Ordinarily, Shah says, a machine-learning system learns two things: the features of the data set that are useful for prediction, and the mathematical function that computes a prediction from those features. For purposes of predicting movie tastes, useful features might include a movie’s genre, its box office performance, the number of Oscar nominations it received, the historical box-office success of its leads, its distributor, or any number of other things.
Each of a movie-streaming service’s customers has his or her own value function: One might be inclined to rate a movie much more highly if it fits in the action genre and has a big budget; another might give a high rating to a movie that received numerous Oscar nominations and has a small, arty distributor.
Playing the odds
In the new analytic scheme, “You don’t learn features; you don’t learn functions,” Shah says. But the researchers do assume that each user’s value function stays the same: The relative weight that a user assigns to, say, genre and distributor doesn’t change. The researchers also assume that each user’s function is operating on the same set of movie features.
This, it turns out, provides enough consistency that it’s possible to draw statistical inferences about the likelihood that one user’s ratings will predict another’s.
“When we sample a movie, we don’t actually know what its feature is, so if we wanted to exactly predict the function, we wouldn’t be able to,” Lee says. “But if we just wanted to estimate the difference between users’ functions, we can compute that difference.”
Using their analytic framework, the researchers showed that, in cases of sparse data — which describes the situation of most online retailers — their “neighbor’s-neighbor” algorithm should yield more accurate predictions than any known algorithm.
Translating between this type of theoretical algorithmic analysis and working computer systems, however, often requires some innovative engineering, so the researchers’ next step is to try to apply their algorithm to real data.

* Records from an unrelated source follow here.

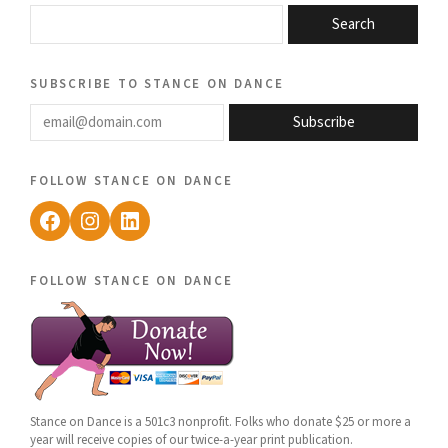
Search
subscribe to stance on dance
email@domain.com
Subscribe
follow stance on dance
Facebook
Instagram
LinkedIn
follow stance on dance
Stance on Dance is a 501c3 nonprofit. Folks who donate $25 or more a
year will receive copies of our twice-a-year print publication.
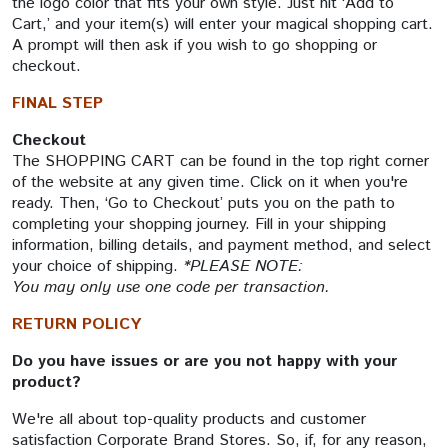
the logo color that fits your own style. Just hit ‘Add to
Cart,’ and your item(s) will enter your magical shopping cart.
A prompt will then ask if you wish to go shopping or
checkout.
FINAL STEP
Checkout
The SHOPPING CART can be found in the top right corner
of the website at any given time. Click on it when you're
ready. Then, ‘Go to Checkout’ puts you on the path to
completing your shopping journey. Fill in your shipping
information, billing details, and payment method, and select
your choice of shipping.
*PLEASE NOTE:
You may only use one code per transaction.
RETURN POLICY
Do you have issues or are you not happy with your
product?
We're all about top-quality products and customer
satisfaction Corporate Brand Stores. So, if, for any reason,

“The algorithm they present is simple, intuitive, and elegant,” says George Chen, an assistant professor at Carnegie Mellon University's Heinz College of Public Policy and Information Systems, who was not involved in the research. “I'd be surprised if others haven't tried an algorithm that is similar, although Devavrat and Christina's paper with Christian Borgs and Jennifer Chayes presents, to my knowledge, the first theoretical performance guarantees for such an algorithm that handles the sparse sampling regime, which is what's most practically relevant in many scenarios.”